Seven major international companies have joined forces with the Global Fund to Fight AIDS, Tuberculosis and Malaria to boost prevention and treatment of HIV infection and AIDS among their workers and their families in Asia and Africa.
The initiative, dubbed the global business coalition, comes after years of companies seeing their workforces decimated by the killer disease, and it won praise from US health secretary Tommy Thompson, who was in Nairobi for its official launch last Wednesday.
The companies involved are South Africa's electrical utility Eskom, the mining group Anglo American, the US oil giant Chevron Texaco, the US-German automobile group DaimlerChrysler, the Dutch brewer Heineken, the French construction firm Lafarge, and India's Tata Steel. The companies said they would use their facilities to expand HIV/AIDS treatment and prevention in the workplace.
"They will pitch in to cover the workers, and we will cover the community—that way we leverage their money and they leverage ours," Jon Liden, spokesman for the Geneva based fund, said, adding that the companies would submit proposals by January 2004 for specific projects to be funded jointly with the fund.
It was the latest so called public-private partnership created to address neglected health problems of the developing world—the subject of a conference in Geneva last week, organised by the Global Forum for Health Research.
These alliances, many of which have sprung up in recent years, are playing a vital role in reducing the "10-90" gap, where only 10% of health research funding is spent on 90% of the world's health problems, said Louis Currat, head of the forum.
"AIDS in Africa not only means instability and a tremendous loss of income and people in the labour force but it also means that the economic partners of Africa suffer," said Mr Currat, a former World Bank economist. "Africa would be a better economic partner if its economy were growing and it were buying more products."
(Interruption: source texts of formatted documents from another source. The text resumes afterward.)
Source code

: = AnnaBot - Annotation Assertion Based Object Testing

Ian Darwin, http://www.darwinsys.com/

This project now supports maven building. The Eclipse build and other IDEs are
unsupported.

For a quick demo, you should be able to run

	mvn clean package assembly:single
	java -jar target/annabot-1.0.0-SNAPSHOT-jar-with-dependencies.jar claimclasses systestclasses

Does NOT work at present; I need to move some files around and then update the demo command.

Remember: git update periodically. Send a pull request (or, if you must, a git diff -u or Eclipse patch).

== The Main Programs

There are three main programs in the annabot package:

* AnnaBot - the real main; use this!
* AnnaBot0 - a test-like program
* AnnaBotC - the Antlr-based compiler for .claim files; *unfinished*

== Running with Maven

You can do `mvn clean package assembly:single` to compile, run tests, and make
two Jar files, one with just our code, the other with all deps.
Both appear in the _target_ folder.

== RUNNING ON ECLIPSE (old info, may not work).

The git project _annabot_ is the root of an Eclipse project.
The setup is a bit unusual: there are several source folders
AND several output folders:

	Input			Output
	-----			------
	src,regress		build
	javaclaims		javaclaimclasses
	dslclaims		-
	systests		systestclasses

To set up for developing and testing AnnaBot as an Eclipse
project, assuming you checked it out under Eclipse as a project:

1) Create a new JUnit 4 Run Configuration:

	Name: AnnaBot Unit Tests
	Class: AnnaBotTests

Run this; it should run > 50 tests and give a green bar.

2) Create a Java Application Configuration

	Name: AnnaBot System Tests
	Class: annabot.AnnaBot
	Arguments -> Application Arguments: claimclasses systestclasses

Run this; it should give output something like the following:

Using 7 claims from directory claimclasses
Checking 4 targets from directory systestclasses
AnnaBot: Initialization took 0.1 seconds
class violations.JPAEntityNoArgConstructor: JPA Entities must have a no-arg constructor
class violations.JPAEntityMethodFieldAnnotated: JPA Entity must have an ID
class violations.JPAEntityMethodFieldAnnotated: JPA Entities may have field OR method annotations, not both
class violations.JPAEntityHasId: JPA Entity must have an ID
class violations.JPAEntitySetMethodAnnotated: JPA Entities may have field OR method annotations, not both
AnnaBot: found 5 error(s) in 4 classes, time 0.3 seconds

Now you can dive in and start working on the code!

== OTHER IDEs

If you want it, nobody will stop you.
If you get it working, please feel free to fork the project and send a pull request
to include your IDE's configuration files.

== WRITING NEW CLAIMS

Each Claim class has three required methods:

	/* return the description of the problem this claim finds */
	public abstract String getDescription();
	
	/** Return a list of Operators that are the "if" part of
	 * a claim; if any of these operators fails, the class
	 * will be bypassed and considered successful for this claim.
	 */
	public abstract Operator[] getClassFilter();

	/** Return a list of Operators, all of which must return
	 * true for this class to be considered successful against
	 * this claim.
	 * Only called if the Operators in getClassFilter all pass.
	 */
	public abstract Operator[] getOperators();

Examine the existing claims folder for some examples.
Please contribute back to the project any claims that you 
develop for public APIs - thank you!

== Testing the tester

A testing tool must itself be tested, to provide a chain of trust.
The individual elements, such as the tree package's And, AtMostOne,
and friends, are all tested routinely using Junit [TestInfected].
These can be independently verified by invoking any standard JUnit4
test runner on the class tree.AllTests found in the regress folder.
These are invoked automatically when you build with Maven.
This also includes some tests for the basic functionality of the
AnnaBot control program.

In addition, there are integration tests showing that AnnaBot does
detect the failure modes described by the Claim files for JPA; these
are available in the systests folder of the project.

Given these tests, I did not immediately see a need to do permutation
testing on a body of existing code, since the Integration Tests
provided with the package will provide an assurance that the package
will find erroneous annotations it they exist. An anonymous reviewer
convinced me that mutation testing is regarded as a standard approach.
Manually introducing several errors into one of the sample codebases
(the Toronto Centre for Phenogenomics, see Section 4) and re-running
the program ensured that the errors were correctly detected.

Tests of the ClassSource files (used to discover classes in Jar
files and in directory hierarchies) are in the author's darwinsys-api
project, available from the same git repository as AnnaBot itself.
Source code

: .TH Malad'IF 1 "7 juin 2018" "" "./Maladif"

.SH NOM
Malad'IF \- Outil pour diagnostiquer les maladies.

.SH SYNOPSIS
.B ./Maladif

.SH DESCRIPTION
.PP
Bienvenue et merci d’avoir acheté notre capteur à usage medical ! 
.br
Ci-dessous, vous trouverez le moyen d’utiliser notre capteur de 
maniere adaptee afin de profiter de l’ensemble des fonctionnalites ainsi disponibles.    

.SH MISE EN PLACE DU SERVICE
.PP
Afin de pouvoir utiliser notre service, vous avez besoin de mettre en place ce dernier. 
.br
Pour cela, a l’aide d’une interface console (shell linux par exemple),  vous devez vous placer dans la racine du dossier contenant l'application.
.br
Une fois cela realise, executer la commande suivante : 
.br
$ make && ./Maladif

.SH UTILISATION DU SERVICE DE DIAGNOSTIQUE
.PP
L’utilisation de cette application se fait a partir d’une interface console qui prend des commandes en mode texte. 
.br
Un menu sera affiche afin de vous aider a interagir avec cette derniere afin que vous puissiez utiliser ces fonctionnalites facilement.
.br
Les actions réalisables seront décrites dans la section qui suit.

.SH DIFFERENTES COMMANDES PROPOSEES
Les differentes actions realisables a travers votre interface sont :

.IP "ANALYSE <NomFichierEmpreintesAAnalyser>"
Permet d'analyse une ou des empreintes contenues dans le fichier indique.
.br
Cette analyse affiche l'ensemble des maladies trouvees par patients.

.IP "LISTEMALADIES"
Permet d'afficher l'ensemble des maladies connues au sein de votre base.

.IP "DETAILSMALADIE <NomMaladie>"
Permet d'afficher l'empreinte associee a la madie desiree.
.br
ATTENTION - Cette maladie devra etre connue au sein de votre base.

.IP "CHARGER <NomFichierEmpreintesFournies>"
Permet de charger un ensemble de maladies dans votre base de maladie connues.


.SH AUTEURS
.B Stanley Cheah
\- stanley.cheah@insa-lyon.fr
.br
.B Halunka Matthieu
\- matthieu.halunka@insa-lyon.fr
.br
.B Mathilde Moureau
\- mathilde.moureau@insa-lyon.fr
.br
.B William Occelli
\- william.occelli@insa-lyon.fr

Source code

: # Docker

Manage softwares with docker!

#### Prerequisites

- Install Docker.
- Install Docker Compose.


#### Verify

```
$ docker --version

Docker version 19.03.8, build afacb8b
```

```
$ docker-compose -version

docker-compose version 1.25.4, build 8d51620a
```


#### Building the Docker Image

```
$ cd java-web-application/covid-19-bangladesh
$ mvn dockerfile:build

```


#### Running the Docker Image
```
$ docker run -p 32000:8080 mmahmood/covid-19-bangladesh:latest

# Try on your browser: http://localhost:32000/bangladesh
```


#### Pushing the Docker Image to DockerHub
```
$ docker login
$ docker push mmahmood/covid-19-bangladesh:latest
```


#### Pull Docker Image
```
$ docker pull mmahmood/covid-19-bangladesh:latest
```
Currat warned that health problems such as AIDS, malaria, and tuberculosis contributed to poverty, instability, and violence, which in turn trigger migration and a need for humanitarian aid—both of which could be costly for Western countries in the long run.
Roy Widdus, head of the Geneva based initiative on public-private partnerships for health, said there were already more than 50 such alliances combining public and private means to combat the diseases associated with poverty.
One of the most famous examples to date is the Bill and Melinda Gates Foundation, which recently donated $200m (£116m; €165m) to the National Institutes for Health to research vaccines, drugs, and treatments for neglected diseases and health problems.